Voilà une série d’albums dans laquelle j’ai eu du mal à rentrer, mais la récompense est là : Une histoire forte, nostalgique, avec une part d’autobiographie qui nous transporte dans les années 90.

Notre héros, Baguette, est un jeune punk d’origine asiatique, fan de Kurt Cobain et un peu paumé. Il reste nostalgique d’une fille qu’il a « perdu » et verse dans le bouddhisme. Embarqué dans un groupe punk anarchiste, il doit poser une bombe dans un nouveau fast food…. Mais tout bascule.

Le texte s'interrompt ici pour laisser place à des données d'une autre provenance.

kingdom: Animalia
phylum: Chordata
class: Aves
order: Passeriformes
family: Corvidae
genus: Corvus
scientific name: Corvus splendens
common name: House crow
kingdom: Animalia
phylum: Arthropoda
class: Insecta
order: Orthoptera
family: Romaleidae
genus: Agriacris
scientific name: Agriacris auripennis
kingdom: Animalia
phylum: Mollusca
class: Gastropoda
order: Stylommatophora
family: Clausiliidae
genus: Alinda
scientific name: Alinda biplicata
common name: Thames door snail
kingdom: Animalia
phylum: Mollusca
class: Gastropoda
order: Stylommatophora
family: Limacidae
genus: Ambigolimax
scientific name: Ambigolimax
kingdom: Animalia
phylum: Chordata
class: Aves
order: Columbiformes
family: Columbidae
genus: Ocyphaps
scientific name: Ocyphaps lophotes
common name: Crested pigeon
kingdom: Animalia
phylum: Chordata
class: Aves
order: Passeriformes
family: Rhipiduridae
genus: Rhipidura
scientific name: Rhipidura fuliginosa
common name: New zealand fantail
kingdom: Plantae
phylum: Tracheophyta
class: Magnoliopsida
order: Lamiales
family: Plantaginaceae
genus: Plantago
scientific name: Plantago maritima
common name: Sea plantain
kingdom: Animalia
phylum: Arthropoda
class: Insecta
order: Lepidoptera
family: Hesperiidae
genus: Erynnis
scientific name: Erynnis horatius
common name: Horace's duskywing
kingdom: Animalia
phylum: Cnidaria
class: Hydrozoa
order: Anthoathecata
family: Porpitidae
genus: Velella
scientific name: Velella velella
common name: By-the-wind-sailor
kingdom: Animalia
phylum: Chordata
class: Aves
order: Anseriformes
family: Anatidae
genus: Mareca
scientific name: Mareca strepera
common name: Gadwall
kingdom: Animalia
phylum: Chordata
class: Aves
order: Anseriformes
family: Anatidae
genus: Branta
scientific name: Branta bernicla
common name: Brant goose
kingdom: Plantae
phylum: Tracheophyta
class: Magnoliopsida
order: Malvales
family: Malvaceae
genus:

L’origine de ce comics neozélandais remonte à la parution de premières planche d’une BD baptisée Filth ( comme Cradle of Filth?). On plonge dans les années 80-90, les années du grunge qui voit la résurgence du punk aussi. On plonge aussi dans ces rivalités mortelles entre les skin heads et les punks. On est embarqué dans les bas-fonds d’Aukland, dans ce groupe de zonards, Baguette vivant dans un entrepôt, dans une chambre dépouillée avec pour seule décoration une lettre. Pour ceux qui ont vécu les années 80 et 90, notamment vers Paris, on retrouve des traits communs dans ces rixes, bastons et squats.

Si Ant Sang est un illustrateur réputé aujourd’hui, on peut voir dans cet album sa progression puisque les planches ont été compilées au fur et à mesure. Cela se traduit par un manque d’homogénéité. Il y a parfois des trous dans le récit, des sauts temporels déroutants où le Baguette d’aujourd’hui nous parle puis revient au passé. C’est parfois plus proche de la BD indépendante US, d’autre fois plus fouillé et moderne. Mais peu à peu, on appréhende ce qui ronge Baguette. Ce terrible secret, il l’extériorise à travers sa croyance dans le bouddhisme, sa recherche d’un idéal qu’il ne trouvera jamais.

Regroupé en 2 tomes, cet album m’a touché parce que j’ai croisé ou lu sur des personnages qu’on rencontre dans cette histoire. Il n’y a pas l’exotisme que l’on pourrait attendre d’une oeuvre venant de l’autre coté de la terre. C’est très urbain, actuel malgré l’ancrage dans la musique de l’époque. C’est cru, violent et on comprend que ça ait touché une génération de lecteur. Au point que je me demande si ça ne reste pas trop générationnel… A vous de juger.